Today, there are 13 university-based environmental justice centers. Of the 13 centers, four are located at Historical Black Colleges and Universities (HBCU's); and 22 legal clinics that list environmental justice as a core area (one located at an HBCU), and six academic programs that grant degrees in environmental justice, including one legal program. The last two decades have seen environmental health and racial equity work make important inroads in national and international policy arenas. Their leaders are now getting long-overdue recognition. For example, from 1990-2010, more than two-dozen environmental justice leaders were singled out for prestigious national awards that included the Heinz Award , Goldman Prize , MacArthur Foundation "Genius" Fellowship , Ford Foundation Leadership for a Changing World Award , Robert Wood Johnson Community Health Leaders Award , and others. This is significant in light of the fact that none of the environmental justice leaders won any national awards for their important work prior to 1990.
Growing generations of new leaders has always been a top priority of the Environmental Justice Movement. Community based organizations play an important role in providing a space and training ground for growing youth leaders. The key to a successful environmental health and health equity movement building rests with how effective the movement solves "pipeline" challenges.
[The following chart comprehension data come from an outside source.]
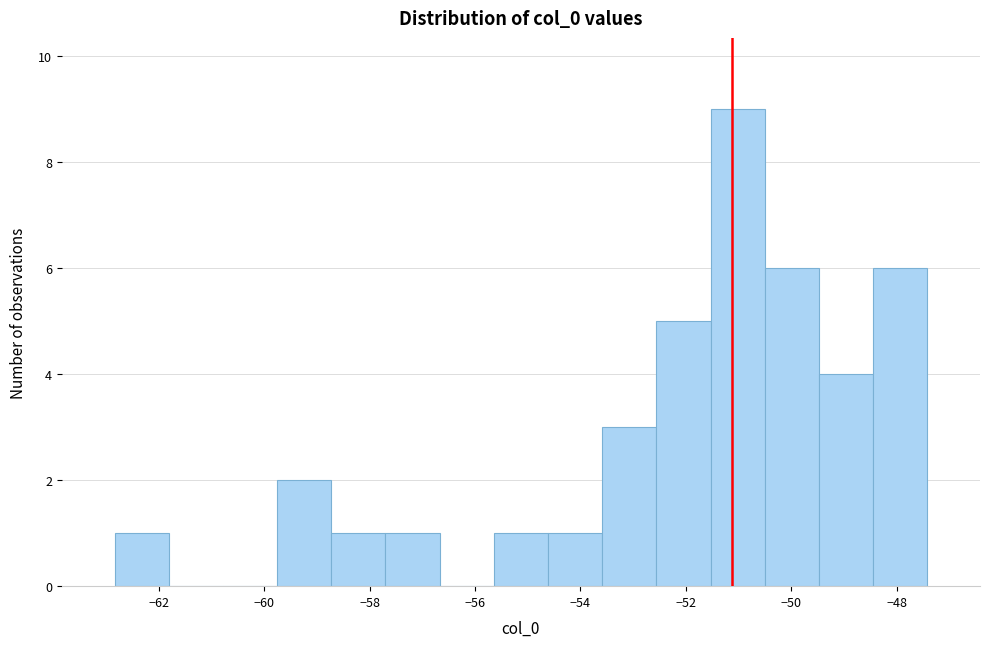

Reading left to right, list every bar in this chart as the range it spans on the x-axis followed by its height. Neither the bar edges nor the heights are printed on the chart, so give them approximately, as read against the axes.

-62.8 to -61.8: 1
-61.8 to -60.8: 0
-60.8 to -59.8: 0
-59.8 to -58.8: 2
-58.8 to -57.8: 1
-57.8 to -56.6: 1
-56.6 to -55.6: 0
-55.6 to -54.6: 1
-54.6 to -53.6: 1
-53.6 to -52.6: 3
-52.6 to -51.6: 5
-51.6 to -50.6: 9
-50.6 to -49.4: 6
-49.4 to -48.4: 4
-48.4 to -47.4: 6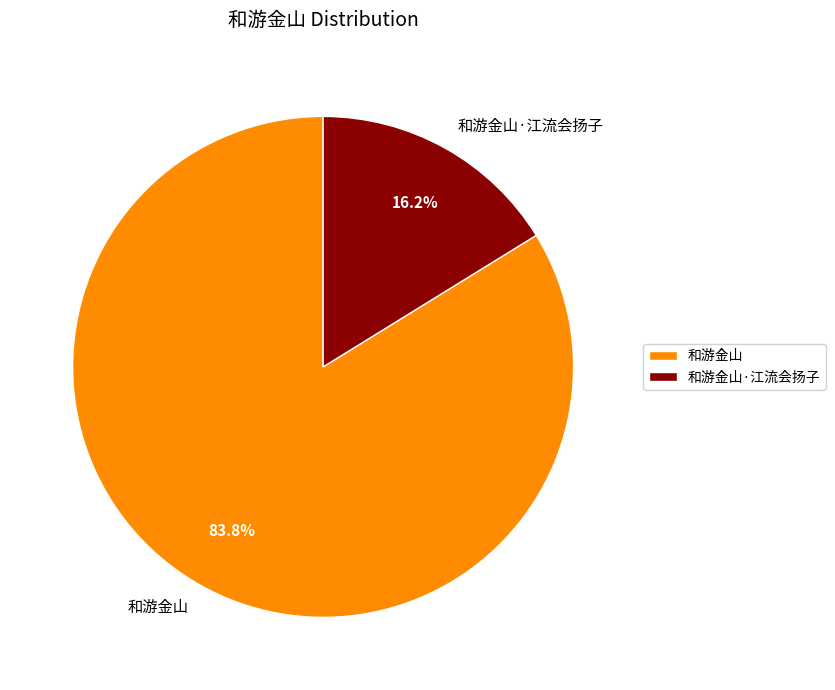

Combined, what portion of the pie is 和游金山 and 和游金山·江流会扬子?

100.0%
Not surprising, resources continue to be a major barrier to building, supporting, and sustaining strong national youth and student leadership development initiatives.
New generations of youth and student leaders are being educated, trained, and mentored by community based organizations, networks, and university based centers and programs to join the movement in various leadership roles. Bringing young people into the movement to address environmental health disparities, from activist to analysts to academics, can only strengthen the movement. Much of the youth work takes place within an intergenerational form (community based organizations, networks, centers, legal clinics that have youth-focus or youth component) and youth-led form (organizations founded by and led by youth), and both are important and complementary.
The number of people of color environmental groups has grown over the past two decades, from 300 groups in 1992 to 1,000 or so in 2000, to more than 3,000 groups and a dozen networks in 2010. An increasing number of community based groups, environmental justice networks, environmental and conservation groups, legal groups, faith-based groups, labor, academic institutions and youth organizations are teaming up on environmental and health issues that differentially impact poor people and people of color. Although the principles of environmental justice were conceived in the United States, they are now applied and embraced by millions around the world. The core issues have expanded from civil rights to human rights.